▶ AVAILABLE DATA:
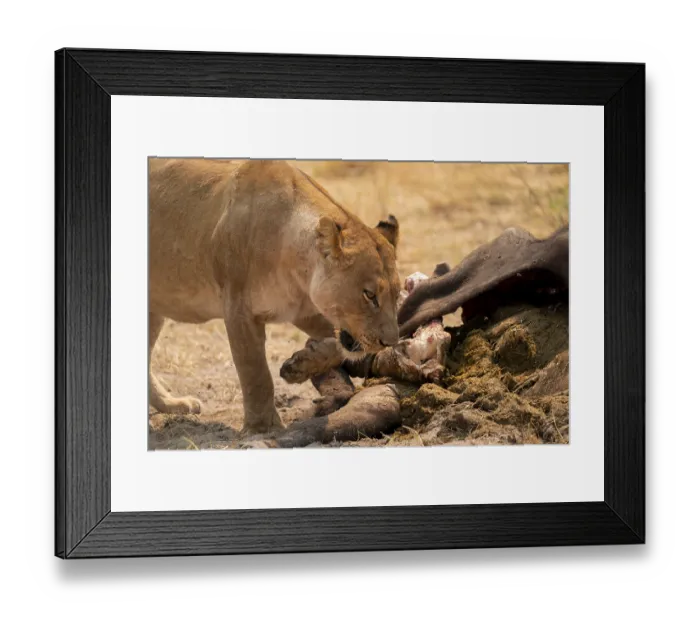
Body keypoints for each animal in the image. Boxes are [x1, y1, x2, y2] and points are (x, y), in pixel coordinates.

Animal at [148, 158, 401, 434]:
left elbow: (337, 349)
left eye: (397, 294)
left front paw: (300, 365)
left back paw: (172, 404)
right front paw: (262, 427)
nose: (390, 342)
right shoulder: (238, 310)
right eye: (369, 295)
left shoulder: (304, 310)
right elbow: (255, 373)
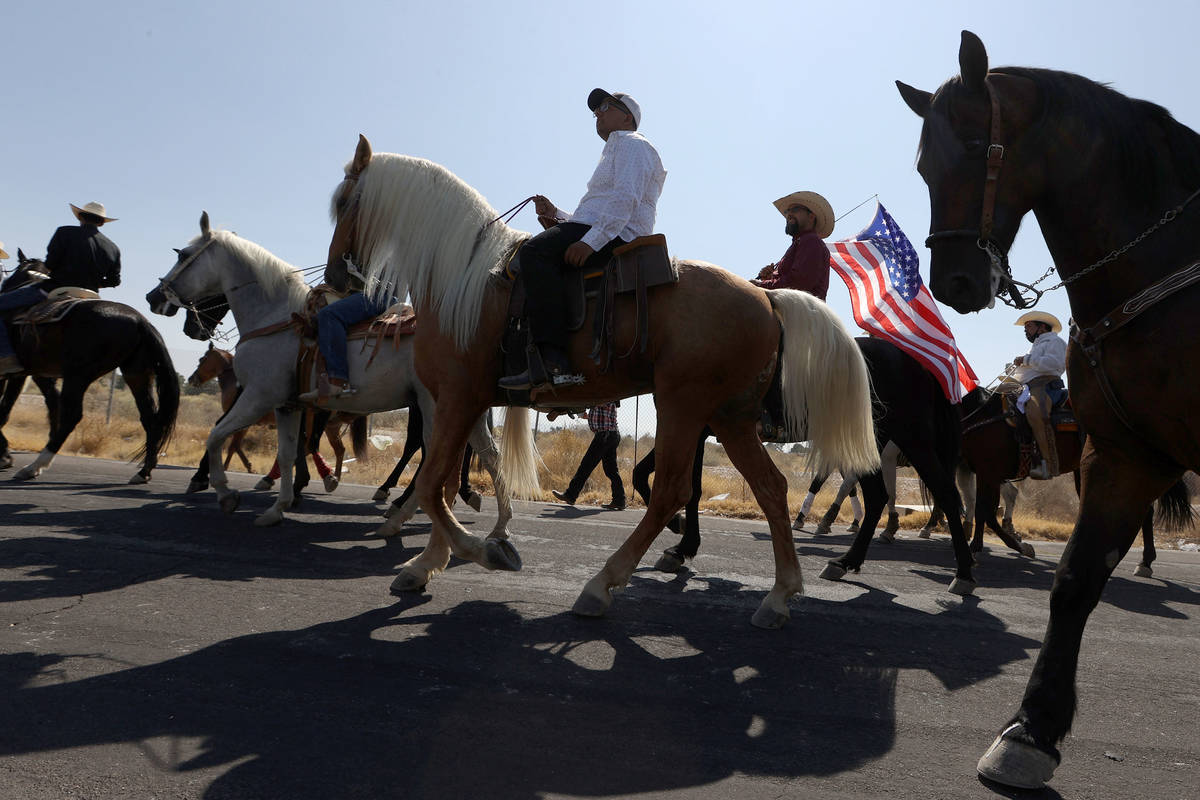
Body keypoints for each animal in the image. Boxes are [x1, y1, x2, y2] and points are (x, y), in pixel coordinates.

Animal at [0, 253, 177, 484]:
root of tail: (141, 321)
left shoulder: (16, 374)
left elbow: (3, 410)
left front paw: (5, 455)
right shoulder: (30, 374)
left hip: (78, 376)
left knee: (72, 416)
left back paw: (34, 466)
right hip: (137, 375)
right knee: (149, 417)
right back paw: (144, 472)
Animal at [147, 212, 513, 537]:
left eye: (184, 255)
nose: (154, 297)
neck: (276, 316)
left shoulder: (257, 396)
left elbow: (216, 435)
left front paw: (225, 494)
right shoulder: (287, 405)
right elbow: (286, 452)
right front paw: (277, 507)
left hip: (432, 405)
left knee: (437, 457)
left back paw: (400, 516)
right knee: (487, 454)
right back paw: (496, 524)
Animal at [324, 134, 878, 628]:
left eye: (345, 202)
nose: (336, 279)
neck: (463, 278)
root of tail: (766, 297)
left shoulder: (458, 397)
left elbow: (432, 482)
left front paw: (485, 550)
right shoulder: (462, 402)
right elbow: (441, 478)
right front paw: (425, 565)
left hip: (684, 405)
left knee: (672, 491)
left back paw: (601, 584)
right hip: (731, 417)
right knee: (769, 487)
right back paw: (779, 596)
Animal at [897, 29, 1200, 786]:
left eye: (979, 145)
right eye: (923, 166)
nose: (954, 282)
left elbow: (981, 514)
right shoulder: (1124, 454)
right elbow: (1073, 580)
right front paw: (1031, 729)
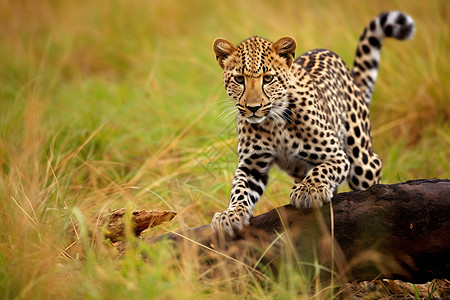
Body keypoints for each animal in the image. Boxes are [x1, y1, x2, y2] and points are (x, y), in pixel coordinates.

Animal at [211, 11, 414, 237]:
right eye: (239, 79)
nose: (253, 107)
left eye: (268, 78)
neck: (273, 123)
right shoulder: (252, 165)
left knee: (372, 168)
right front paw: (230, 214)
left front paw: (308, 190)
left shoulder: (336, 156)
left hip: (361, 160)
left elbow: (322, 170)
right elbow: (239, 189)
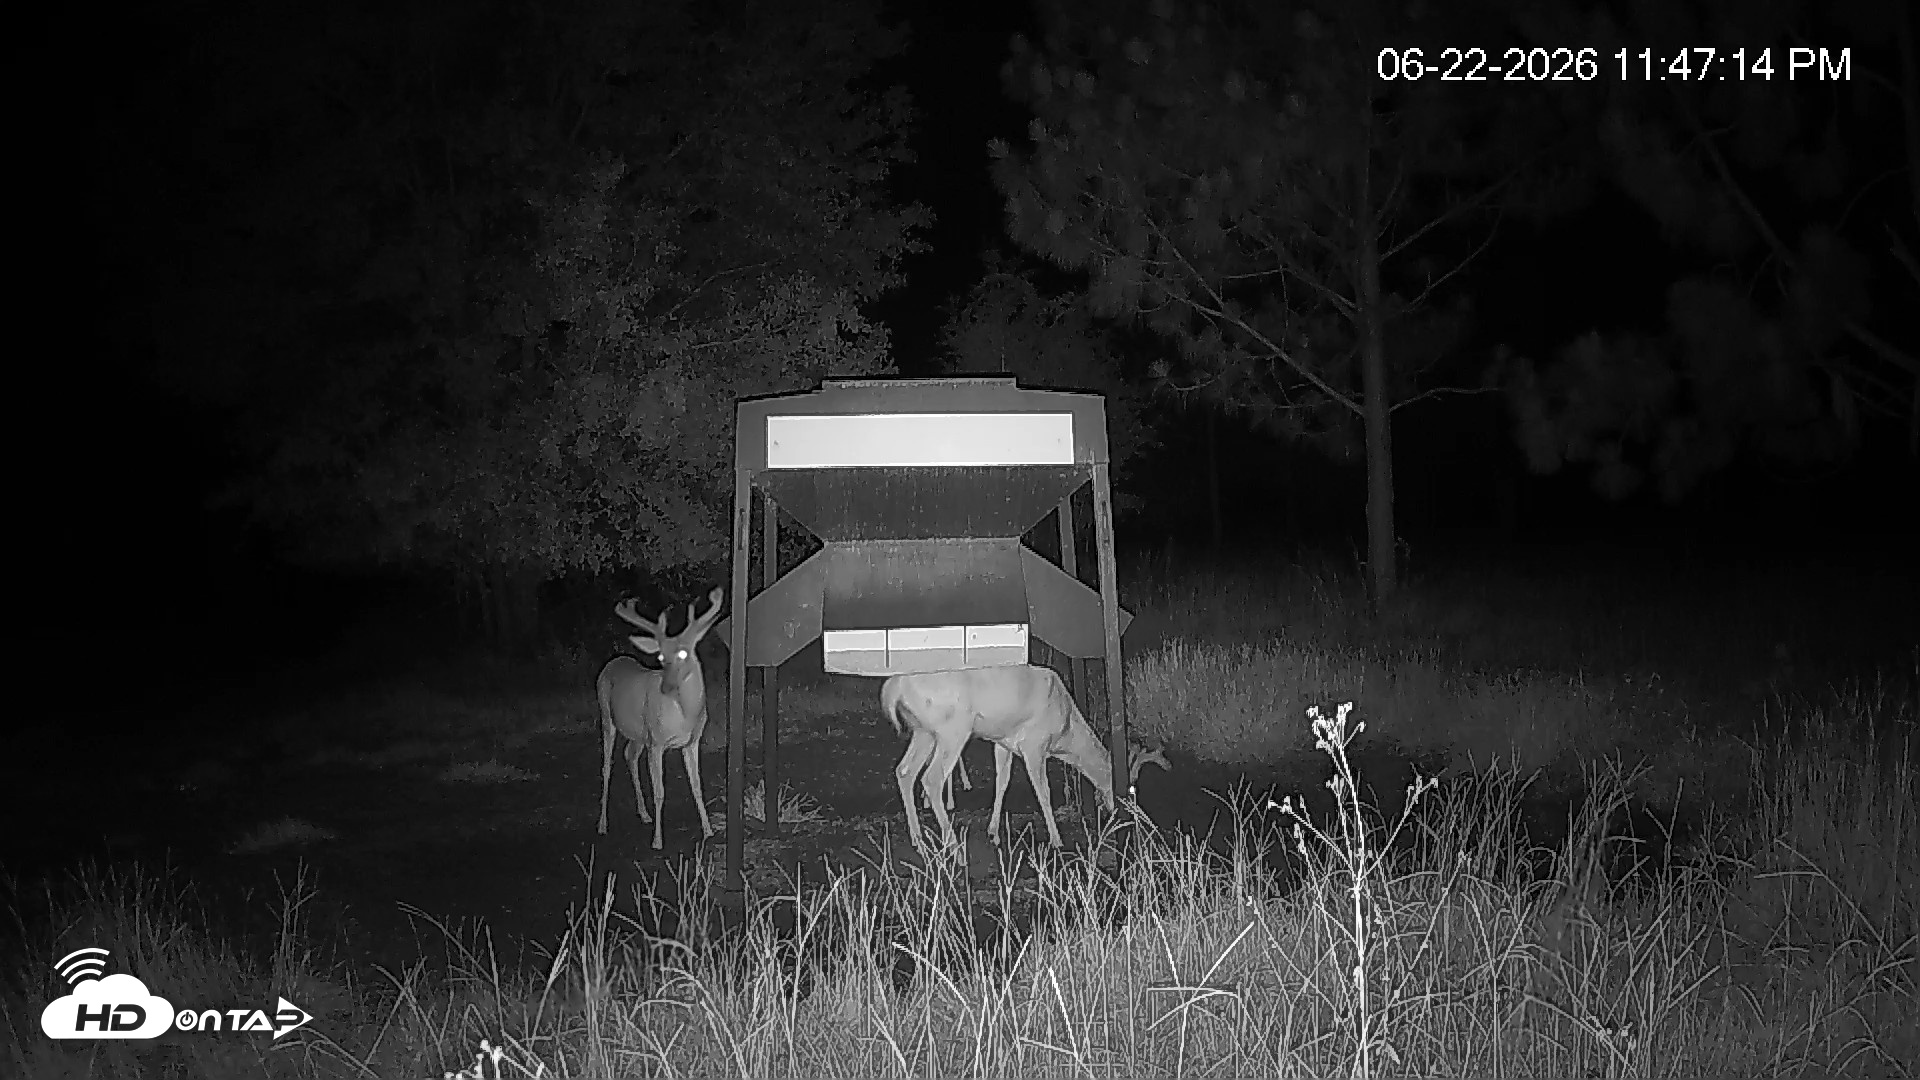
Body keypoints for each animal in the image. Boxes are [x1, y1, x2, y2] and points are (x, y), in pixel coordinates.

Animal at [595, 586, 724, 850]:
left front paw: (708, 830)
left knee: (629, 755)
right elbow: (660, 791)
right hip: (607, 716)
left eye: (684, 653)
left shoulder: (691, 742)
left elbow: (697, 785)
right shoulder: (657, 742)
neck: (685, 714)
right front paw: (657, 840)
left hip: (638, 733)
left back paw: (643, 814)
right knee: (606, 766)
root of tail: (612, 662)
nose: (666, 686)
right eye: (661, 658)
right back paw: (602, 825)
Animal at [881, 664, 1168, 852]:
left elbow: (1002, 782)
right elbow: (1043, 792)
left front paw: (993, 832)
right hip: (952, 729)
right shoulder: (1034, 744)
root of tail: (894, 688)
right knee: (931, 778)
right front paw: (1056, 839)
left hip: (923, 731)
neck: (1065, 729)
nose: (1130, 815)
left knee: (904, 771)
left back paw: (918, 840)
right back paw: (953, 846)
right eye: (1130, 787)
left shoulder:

▶ ABOUT THIS TASK: Figure out how many lines of the material include the string "root", and reply with only that figure.

▶ EXPECTED ANSWER: 4